Effects of software patents
A patent is a legal document that excludes firms from doing something. A software patent is a legal document that stops software producers and consumers from researching, developing, producing, selling, and using software in various ways.
The justification for software patents is that they promote innovation, create new and useful forms of property, and are necessary to secure investment in new research and development in the software market.
Esoma believes that the experience of the software market without patents easily demonstrates that all these justifications are bogus. Our belief is that software patents exist for these reasons:
- The patent administration expands its power and influence by expanding the patent system.
- The patent industry makes money from expanding the patent system into new technologies.
- Software monopolists use software patents to exclude new competitors.
- Failed consumer goods firms want to license software patents as a "retirement" revenue stream.
Some specific problems with patents in the software market:
- Patents are granted after a delay of 5-6 years, which is too late.
- Patents are granted for twenty years, which is too long.
- Claimants are encouraged to make sweeping claims, which damages independent innovation.
- Patents are not examined by independent experts, but by an administration that has no interest in rejecting bad patents.
- There is no responsibility on claimants for bad patents.
- The trend to patenting in software has decreased the publication of new research.
- Patents are given an unjustified assumption of validity.
- Software is the only field where patents conflict with copyright.
- Software patents do not create a useful store of prior art.
Esoma believes all these problems can be resolved through the construction of appropriate patent models that take into account the economics and ethics of patenting and the development of new technology. Proper clarification of what can, and cannot, be patented is also vital.

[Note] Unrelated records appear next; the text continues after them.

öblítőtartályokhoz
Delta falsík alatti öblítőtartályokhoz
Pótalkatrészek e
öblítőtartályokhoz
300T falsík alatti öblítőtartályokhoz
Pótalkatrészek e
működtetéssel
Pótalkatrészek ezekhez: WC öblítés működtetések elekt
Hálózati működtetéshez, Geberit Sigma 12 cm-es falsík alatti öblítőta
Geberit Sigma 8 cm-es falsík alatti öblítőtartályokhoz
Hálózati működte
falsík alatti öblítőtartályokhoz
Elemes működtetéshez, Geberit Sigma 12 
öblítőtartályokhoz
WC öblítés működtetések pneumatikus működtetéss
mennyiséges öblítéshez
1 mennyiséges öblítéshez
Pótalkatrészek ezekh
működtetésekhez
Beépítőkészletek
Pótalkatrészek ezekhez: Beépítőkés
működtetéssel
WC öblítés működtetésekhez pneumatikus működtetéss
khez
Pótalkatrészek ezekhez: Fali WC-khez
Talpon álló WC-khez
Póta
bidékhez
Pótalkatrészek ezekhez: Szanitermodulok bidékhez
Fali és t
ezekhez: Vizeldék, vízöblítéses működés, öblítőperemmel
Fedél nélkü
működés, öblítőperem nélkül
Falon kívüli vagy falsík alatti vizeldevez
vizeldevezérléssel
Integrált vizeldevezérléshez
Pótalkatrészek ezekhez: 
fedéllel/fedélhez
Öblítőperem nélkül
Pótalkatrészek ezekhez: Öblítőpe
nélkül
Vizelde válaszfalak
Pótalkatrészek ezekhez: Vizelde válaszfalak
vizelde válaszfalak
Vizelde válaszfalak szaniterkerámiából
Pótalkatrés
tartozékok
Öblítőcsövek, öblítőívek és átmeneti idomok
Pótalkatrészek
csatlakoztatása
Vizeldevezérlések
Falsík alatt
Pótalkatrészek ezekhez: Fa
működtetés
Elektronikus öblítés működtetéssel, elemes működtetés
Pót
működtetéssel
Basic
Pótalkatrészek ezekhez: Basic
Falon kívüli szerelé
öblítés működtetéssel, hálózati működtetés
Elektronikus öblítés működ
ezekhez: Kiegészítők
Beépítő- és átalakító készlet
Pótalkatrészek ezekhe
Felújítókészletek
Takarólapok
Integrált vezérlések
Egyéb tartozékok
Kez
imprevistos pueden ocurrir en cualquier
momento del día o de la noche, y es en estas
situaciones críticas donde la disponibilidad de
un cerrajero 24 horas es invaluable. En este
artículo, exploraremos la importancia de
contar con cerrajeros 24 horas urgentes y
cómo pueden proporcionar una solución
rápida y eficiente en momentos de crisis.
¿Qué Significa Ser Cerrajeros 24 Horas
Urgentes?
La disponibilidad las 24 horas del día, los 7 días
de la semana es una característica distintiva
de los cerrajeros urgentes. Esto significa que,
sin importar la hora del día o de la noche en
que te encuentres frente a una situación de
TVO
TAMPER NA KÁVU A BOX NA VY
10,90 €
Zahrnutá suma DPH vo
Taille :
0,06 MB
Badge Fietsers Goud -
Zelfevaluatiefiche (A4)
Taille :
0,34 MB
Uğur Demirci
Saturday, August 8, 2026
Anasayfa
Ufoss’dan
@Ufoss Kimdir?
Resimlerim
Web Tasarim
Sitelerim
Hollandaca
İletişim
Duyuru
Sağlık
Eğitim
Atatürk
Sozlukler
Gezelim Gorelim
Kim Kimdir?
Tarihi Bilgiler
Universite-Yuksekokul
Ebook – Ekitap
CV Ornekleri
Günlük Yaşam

Legality of software patents
The exclusion of software from Europe's patent system was written into the European Patent Convention in 1978. The European Patent Office has, in a series of judgements by its Technical Boards of Appeal, created a doctrine that removes this exclusion.
While the EPO asserts that its judgements are lawful and proper, Esoma believes the EPO's advocacy of software patents is based on self-interest, lobbying from the patent industry, and naive imitation of the US model.
The EPO is not a democratic structure - it exists outside the European Union, beyond the control of national and European parliaments. It both examines and grants patents, and runs "boards of appeal", courts that interpret the patent law.
Esoma wants Europe's patent system to come under democratic EU control, as has happened for Europe's trademark system. Both the pre-grant process (examination), and the post-grant process (opposition and litigation) must be done under a Community legal framework.
Ethics of the patent system
Esoma believes that basic ethics are a key to understanding the problems of the patent system. Specifically, wee feel that the patent system has several major ethical failures:
- The patent system favours large and wealthy firms over small and poor ones.
- The patent system favours "Casino Royale" speculation, not proper investment.
- Patents are worth more to rich firms than poor ones.
- Patent holders are granted too many rights with respect to the community.
- The patent administration is not economically neutral.
- The patent industry and lobby lacks proper regulation.